Lesbianarium 77: "Corazón robado"

Su madre se lo había advertido muchas veces; sus amigas, también. “Te entregas demasiado, vas a sufrir mucho en esta vida”, le decían cada vez que Ángela les contaba su último fracaso amoroso. Pero Ángela entendía el amor como una experiencia profunda y global en la que solo cabía la entrega absoluta. El problema era que, la mayoría de las veces, solo se entregaba ella, mientras que la otra lo hacía a medias, muy poco o casi nada.

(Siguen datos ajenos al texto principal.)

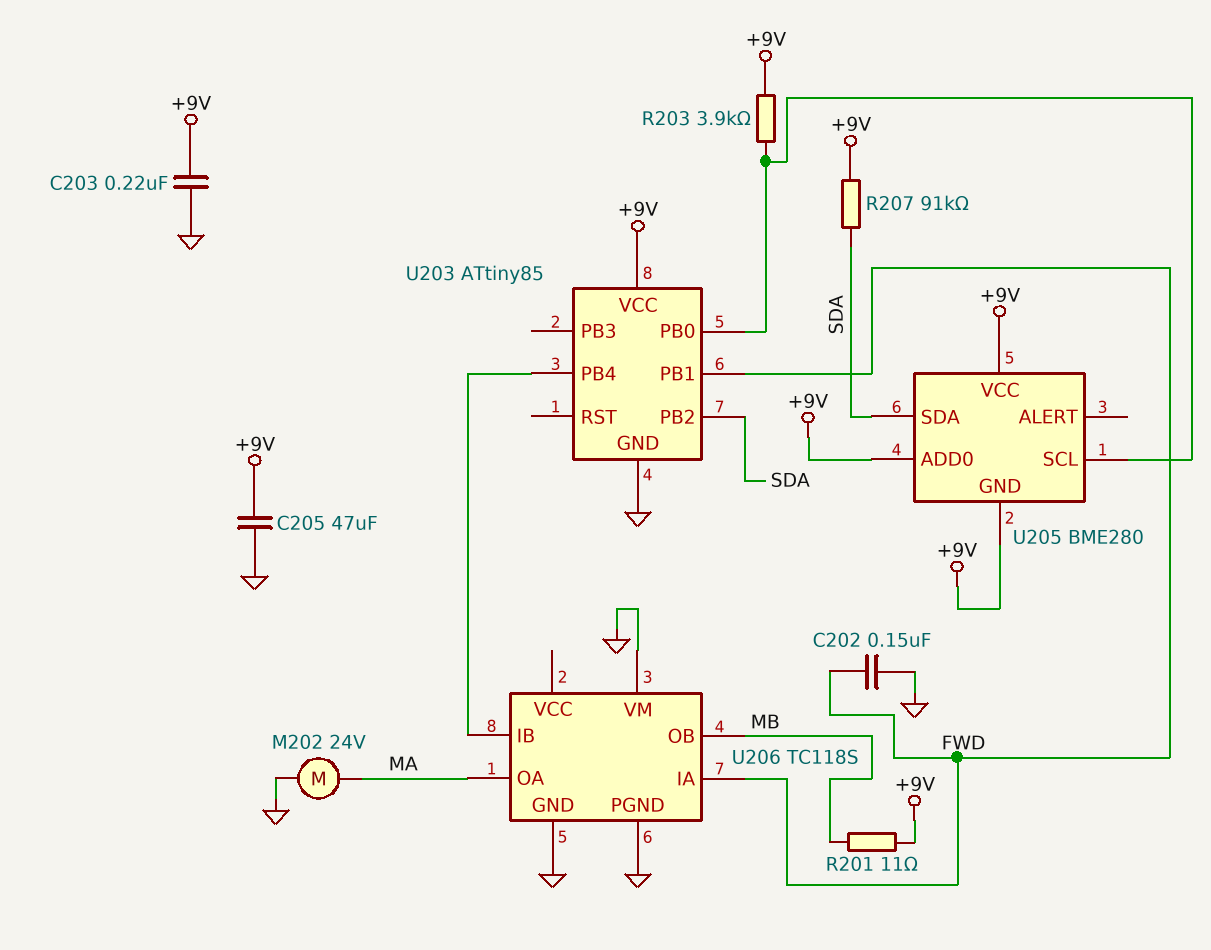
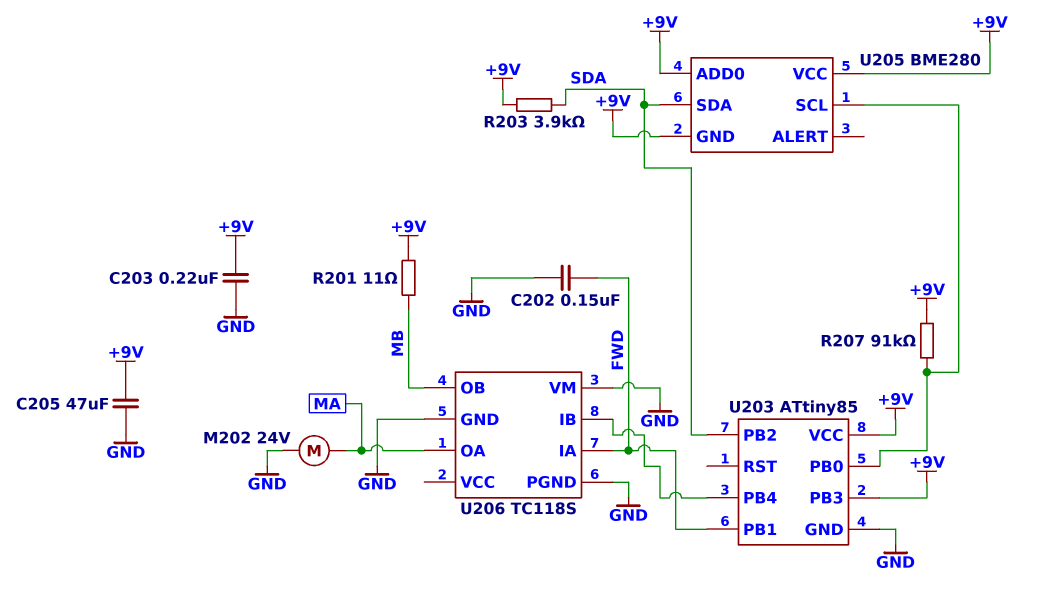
R203: 3.9k (+9V, U203/PB0) -> 3.9k (+9V, SDA)
R207: 91k (+9V, SDA) -> 91k (+9V, U203/PB0)
U203 pin PB3: none -> +9V

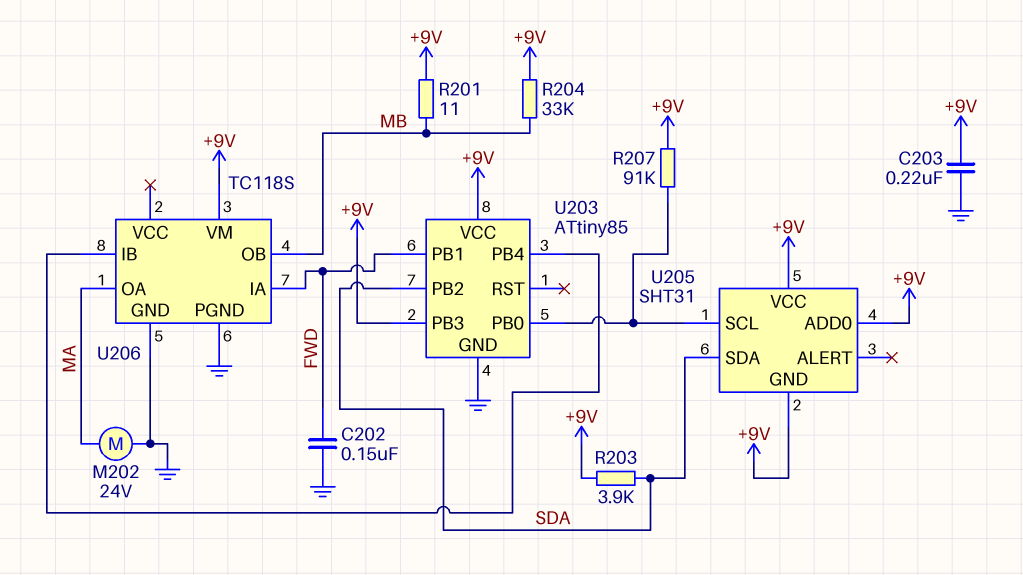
C205: 47uF (+9V, GND) -> none
R204: none -> 33k (+9V, MB)
U205: BME280 -> SHT31
U206 pin VM: GND -> +9V

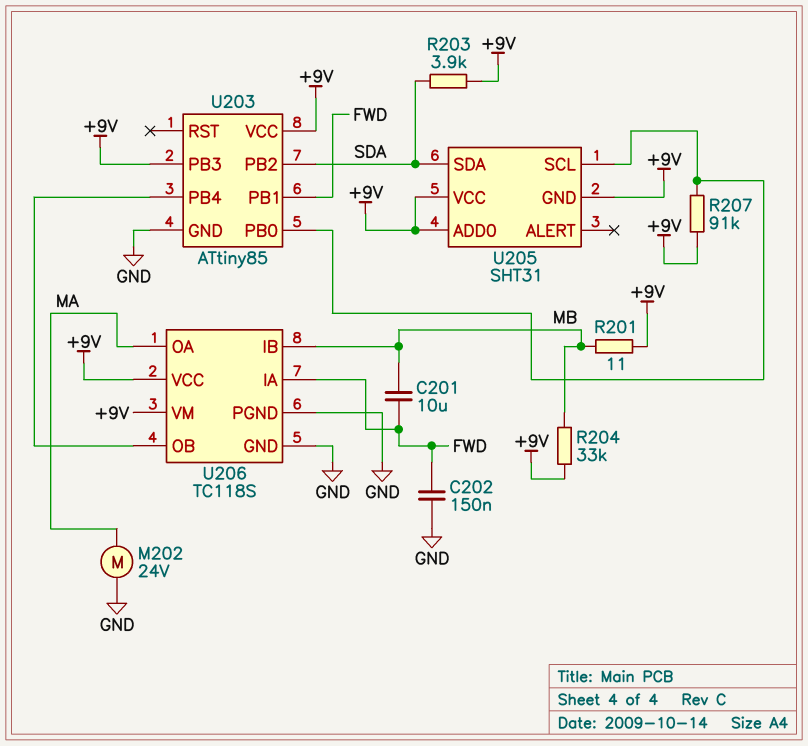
C201: none -> 10uF (FWD, MB)
C203: 220nF (+9V, GND) -> none
U206 pin IB: U203/PB4 -> MB
U206 pin OB: MB -> U203/PB4
U206 pin VCC: none -> +9V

Total, que todavía no había cumplido los treinta y ya le faltaban dedos en las manos para contar sus múltiples desengaños. Siempre lo mismo, la historia empezaba bien, muy bien, pero al cabo de nada, cuando Ángela estaba convencida de haber encontrado a su media lesbiana, la otra se arrugaba y desaparecía sin más. Y todas le decían lo mismo, que se sentían demasiado comprometidas en la relación y que no querían renunciar a su libertad.
Esta vez no había sido diferente. Juana se fue la mañana del 23 de abril, después de una noche de pasión y ternura como tantas otras. Cuando salió de la ducha, Juana le dijo que lo suyo había terminado y que se iba. Ángela no tuvo tiempo de regalarle el libro y la rosa que había comprado para ella y que había escondido en el segundo cajón de la cómoda. Desayunó sola por primera vez en tres meses, y el zumo de naranja diluido en lágrimas le supo mucho más ácido que de costumbre.
A media mañana, se vistió y salió a la calle para hacer lo de siempre. Por suerte, vivía a escasas manzanas de la comisaría de Mossos d’Esquadra de su distrito. La agente apostada en la puerta la saludó con familiaridad y cierta tristeza en la mirada.
—Buenos días, Ángela, ¿de nuevo por aquí? Otra denuncia, supongo…
—Hola, agente. Pues sí, ya lo ve. ¿Puedo hablar con la Sargenta Godall?
—Por supuesto, la tercera puerta a la derecha. Entre sin llamar, ahora mismo no está atendiendo a nadie, hoy el día está tranquilo.
Ángela encontró a la Sargenta sentada a su mesa detrás de la tercera puerta a la derecha. Miriam Godall la saludó con la vista y la invitó a sentarse. Conocía de sobra el motivo de su visita, pero aún así debía preguntárselo.
—Pues nada, Sargenta, que han vuelto a robarme el corazón.